Label: Las Vegas Centinnial/EMI
Rated: NONE
WorkNameSort: Live From Las Vegas
When it comes to Las Vegas, here's something to remember: Elvis Presley ruined everything. Not Elvis' actual Vegas performances; those were very much within the Vegas tradition of adult showmanship. No, it was that very tradition that Elvis helped to dismantle in the mid-'50s by basically making youth culture the defining barometer of popular music.
Let's back up a little here. I very recently came to love the music of Elvis Presley and have found myself blown away not only by his electrifying '50s records, but also by the raw pathos of his late-'60s and early-'70s material (most of which was recorded live). But listening to the entirety of the Live From Las Vegas series (recently issued to commemorate the city's 100th anniversary), it's easy to understand why performers like Frank Sinatra were so perplexed at his popularity.
This batch of discs brings together prime-era (the mid-'50s through the late-'60s) live sets from Louis Prima, Bobby Darin, Nancy Wilson, Wayne Newton and Dean Martin, as well as the series' title disc, which is a compilation of concert tracks from regulars (the aforementioned cats, plus the likes of Judy Garland, Nat Cole, Sammy Davis, Buddy Rich), and High Rollers, a similar collection of studio tracks. There's also a '70s set from Elvis and, bizarrely, a 1986 Sands show by Sinatra. (Seriously, to have Sinatra represented by an '80s engagement no matter how intimate the room or unreleased the recording is a crime.)
Now, before you think this review is going to take a kitsch-is-great turn, think again. The vintage concerts are simply amazing. These were shows, dependent not upon flashy sets or costume changes, but on the singers' magnetism and musical ability. Darin just completely kills. Prima's set is as fun and infectious as a Weezer gig, but it swings a whole lot harder. These folks were excellent singers, deeply concerned with giving a full-force performance every night. (OK, maybe Judy Garland had other things on her mind ….) Where their studio albums could slop on the cheese a tad too thickly (to wit: Sammy Davis' string-and-chorus-laden album version of "Luck Be a Lady Tonight"), concerts were a completely different story. Sweating in front of well-lubricated adults who were there to have some adult fun, the entertainers worked in a totally different musical environment than the herd-the-kids-in world of today. The deep roots of jazz that had been commodified in the same way that Elvis commodified the blues made the sets engaging and, in a perverse way, somewhat challenging. Had this jazz-pop mutation continued through the '60s and '70s without rock & roll to bump up against who knows what modern music would sound like today? Impossible to know, but fun to consider.
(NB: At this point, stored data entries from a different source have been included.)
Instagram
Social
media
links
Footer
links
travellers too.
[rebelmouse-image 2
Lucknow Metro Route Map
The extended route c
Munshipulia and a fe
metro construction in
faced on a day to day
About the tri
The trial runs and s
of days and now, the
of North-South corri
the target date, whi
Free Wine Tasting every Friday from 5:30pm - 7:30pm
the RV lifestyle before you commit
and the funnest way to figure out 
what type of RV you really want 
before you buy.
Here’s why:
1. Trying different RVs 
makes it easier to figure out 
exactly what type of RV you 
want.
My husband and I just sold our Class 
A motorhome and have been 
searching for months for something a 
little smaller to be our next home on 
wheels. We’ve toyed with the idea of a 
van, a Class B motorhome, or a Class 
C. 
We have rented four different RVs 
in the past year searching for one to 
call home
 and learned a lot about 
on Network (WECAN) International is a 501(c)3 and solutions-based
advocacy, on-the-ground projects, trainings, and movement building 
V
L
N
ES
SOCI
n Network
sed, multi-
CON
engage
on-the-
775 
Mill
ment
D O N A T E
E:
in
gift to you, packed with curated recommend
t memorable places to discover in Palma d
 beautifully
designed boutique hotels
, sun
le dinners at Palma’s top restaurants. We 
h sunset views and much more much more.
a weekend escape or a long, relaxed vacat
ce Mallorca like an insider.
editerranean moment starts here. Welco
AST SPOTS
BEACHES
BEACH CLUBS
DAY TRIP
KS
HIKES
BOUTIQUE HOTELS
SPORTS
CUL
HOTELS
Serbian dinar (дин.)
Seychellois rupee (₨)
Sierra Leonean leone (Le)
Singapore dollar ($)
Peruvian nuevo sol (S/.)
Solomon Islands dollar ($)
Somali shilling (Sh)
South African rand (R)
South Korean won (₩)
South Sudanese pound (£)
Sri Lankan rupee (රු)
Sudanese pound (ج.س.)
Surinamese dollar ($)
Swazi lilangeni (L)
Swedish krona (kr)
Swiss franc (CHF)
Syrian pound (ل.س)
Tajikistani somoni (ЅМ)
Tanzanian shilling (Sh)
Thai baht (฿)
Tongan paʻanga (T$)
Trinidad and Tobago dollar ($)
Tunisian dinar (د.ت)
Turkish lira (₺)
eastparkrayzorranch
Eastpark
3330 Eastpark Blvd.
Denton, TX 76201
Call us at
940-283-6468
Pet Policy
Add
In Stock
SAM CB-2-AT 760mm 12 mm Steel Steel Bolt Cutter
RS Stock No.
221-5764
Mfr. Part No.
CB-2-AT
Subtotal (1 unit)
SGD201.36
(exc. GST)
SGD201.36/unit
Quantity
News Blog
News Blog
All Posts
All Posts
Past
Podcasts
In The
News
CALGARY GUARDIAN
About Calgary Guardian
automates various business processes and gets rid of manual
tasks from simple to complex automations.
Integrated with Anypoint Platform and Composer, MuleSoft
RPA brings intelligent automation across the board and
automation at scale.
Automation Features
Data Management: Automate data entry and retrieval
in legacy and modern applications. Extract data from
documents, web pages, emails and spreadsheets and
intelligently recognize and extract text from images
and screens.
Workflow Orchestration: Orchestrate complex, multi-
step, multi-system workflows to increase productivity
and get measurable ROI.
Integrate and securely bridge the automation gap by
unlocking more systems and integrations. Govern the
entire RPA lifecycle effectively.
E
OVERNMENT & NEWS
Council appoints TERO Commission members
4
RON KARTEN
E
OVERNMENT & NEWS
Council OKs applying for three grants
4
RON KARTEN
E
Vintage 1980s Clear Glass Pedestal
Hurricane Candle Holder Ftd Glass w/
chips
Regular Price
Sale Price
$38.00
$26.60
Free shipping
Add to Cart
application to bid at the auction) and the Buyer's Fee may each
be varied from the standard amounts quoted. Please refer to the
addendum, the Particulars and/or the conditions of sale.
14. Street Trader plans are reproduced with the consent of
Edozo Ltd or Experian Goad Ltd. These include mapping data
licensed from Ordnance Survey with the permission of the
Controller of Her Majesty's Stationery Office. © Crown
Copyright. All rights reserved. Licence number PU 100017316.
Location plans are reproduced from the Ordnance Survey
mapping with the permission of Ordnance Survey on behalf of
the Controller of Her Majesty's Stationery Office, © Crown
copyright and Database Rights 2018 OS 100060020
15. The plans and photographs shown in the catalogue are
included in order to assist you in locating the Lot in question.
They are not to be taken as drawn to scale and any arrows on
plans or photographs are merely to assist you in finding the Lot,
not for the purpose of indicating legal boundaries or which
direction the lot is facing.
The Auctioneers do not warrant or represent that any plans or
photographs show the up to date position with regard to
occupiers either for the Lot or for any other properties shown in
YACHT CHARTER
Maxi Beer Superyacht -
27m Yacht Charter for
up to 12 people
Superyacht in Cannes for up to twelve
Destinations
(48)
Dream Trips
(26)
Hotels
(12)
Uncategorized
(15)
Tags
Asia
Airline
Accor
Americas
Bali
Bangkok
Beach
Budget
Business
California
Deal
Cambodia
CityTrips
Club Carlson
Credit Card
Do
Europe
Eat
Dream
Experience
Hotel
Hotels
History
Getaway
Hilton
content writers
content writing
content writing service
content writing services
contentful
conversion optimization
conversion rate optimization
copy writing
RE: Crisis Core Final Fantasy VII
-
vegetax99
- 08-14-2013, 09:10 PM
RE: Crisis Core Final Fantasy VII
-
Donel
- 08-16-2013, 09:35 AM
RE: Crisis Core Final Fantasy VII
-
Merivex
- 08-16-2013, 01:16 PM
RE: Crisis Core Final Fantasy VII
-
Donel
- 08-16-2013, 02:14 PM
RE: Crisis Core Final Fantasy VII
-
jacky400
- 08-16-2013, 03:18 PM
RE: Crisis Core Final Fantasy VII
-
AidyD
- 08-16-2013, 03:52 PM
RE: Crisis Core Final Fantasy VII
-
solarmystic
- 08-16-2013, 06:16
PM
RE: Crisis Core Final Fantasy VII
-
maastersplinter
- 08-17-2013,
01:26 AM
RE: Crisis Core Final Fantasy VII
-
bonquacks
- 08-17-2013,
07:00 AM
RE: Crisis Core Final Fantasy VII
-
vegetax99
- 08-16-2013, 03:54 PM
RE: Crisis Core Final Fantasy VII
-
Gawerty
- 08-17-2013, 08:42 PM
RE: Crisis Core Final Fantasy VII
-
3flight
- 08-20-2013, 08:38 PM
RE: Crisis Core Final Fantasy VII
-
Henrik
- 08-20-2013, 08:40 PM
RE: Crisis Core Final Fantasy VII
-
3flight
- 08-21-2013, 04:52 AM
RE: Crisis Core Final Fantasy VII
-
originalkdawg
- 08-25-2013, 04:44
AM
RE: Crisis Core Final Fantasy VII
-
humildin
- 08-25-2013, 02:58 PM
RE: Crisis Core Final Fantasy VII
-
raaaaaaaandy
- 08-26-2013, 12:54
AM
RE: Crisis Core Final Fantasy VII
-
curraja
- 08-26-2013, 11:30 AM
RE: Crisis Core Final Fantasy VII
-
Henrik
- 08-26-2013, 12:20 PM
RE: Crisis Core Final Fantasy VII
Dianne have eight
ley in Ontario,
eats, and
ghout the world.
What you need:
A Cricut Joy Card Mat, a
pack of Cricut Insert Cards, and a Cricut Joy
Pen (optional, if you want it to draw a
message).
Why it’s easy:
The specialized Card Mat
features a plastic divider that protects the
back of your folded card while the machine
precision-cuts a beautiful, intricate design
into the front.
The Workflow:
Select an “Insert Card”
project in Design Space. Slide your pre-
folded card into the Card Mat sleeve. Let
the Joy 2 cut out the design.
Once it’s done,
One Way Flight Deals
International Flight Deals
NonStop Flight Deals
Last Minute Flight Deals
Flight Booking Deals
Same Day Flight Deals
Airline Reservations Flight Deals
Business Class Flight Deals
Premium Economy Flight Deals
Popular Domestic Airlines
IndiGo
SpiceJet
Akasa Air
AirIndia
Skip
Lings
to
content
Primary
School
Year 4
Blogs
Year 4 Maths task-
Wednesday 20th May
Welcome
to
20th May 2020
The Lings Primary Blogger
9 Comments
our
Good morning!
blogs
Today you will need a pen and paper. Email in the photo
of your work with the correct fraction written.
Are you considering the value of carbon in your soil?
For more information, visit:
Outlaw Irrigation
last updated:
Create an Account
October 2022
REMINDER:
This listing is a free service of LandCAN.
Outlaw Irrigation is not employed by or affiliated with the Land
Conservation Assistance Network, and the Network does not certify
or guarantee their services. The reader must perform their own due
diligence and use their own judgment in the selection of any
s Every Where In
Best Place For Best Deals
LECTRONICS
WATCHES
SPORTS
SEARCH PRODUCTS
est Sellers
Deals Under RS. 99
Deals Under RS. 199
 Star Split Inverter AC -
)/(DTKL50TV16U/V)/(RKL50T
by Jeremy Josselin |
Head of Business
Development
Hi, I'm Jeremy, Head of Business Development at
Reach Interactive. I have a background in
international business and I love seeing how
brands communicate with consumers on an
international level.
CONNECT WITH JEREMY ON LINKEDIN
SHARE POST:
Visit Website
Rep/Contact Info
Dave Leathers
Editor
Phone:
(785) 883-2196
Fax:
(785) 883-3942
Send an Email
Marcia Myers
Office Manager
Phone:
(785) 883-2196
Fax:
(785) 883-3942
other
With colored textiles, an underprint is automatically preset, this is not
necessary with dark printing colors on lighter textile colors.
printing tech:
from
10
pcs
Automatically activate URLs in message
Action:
Again, it was all Elvis' fault. The evolution that led from vaudeville to jazz to these showrooms was slow but deliberate; and the nuclear bomb that was Elvis completely obliterated that forward motion, making a "Vegas show" instantly anachronistic. Don't let that fool you. Despite their rather noxious retro-ironic marketing, these releases help to reposition this music, at least for a while, as running a parallel course to rock & roll, therefore making it worthy of attention.